• **Task directions**
Turn the lines between the one holding "Guiding Stars" and the one holding "Wednesday, December 06, 2", inclusive, into a JSON list of strings with one string per line, skipping blank lines. Leave the pictures out of the answer.

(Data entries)
********

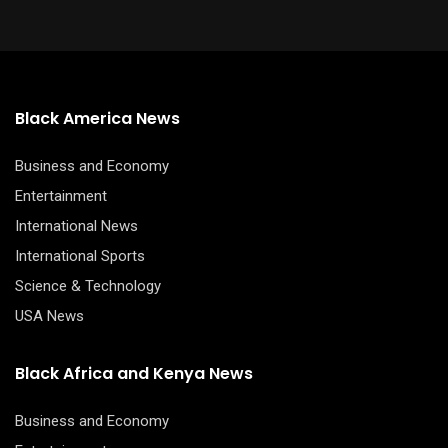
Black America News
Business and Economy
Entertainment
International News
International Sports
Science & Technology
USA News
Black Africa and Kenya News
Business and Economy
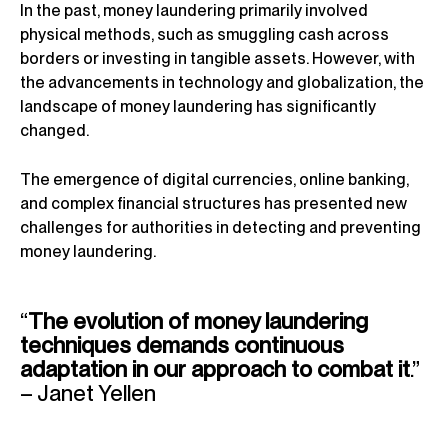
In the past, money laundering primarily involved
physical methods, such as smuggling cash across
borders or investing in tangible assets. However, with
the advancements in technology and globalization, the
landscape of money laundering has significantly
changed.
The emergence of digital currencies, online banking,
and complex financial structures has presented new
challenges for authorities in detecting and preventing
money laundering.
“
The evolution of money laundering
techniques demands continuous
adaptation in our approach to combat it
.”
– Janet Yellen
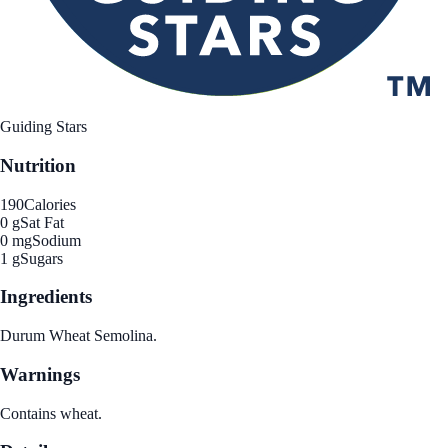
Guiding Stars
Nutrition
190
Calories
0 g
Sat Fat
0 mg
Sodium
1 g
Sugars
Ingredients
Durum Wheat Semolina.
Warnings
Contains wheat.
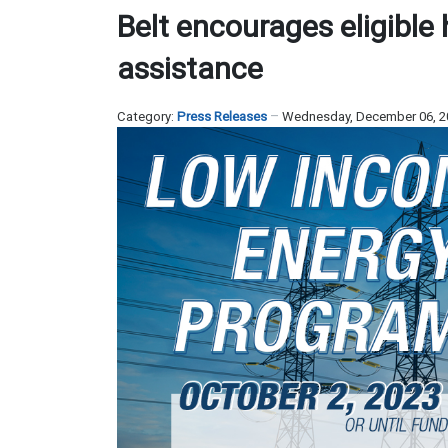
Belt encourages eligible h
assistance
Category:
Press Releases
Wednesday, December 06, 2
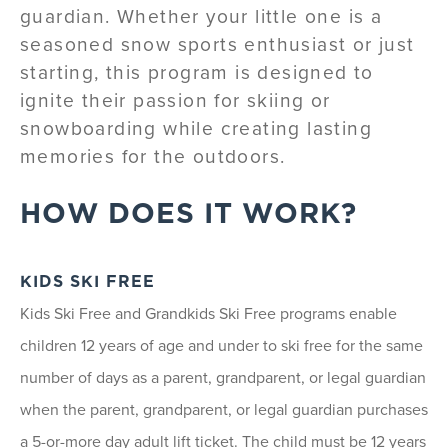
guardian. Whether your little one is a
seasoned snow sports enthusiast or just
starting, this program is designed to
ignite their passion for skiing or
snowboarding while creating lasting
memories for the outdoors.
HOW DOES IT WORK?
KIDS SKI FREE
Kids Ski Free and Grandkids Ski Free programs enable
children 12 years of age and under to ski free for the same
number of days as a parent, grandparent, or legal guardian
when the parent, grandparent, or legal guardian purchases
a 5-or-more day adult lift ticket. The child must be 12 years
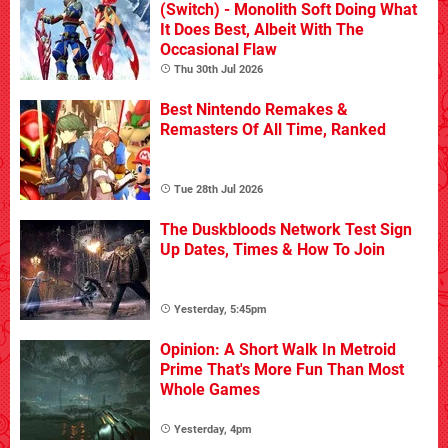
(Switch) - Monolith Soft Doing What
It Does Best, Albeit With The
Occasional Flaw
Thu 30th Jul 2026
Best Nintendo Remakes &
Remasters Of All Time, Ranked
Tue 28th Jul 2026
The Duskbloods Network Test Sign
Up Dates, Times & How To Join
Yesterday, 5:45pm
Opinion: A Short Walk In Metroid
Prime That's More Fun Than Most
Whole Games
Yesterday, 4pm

********

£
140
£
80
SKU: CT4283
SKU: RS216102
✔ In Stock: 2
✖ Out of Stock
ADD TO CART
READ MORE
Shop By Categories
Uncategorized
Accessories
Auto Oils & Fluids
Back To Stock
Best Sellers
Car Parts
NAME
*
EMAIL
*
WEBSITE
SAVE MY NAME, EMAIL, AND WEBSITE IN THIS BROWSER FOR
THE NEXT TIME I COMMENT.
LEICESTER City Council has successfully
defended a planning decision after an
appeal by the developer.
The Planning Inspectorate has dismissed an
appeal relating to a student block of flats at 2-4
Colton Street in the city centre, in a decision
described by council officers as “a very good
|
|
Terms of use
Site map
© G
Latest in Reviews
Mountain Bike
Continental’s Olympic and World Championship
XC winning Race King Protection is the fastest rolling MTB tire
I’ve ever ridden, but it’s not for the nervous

********

• **Answer section**
[
  "Guiding Stars",
  "Nutrition",
  "190",
  "Calories",
  "0 g",
  "Sat Fat",
  "0 mg",
  "Sodium",
  "1 g",
  "Sugars",
  "Ingredients",
  "Durum Wheat Semolina.",
  "Warnings",
  "Contains wheat.",
  "Belt encourages eligible h",
  "assistance",
  "Category:",
  "Press Releases",
  "Wednesday, December 06, 2"
]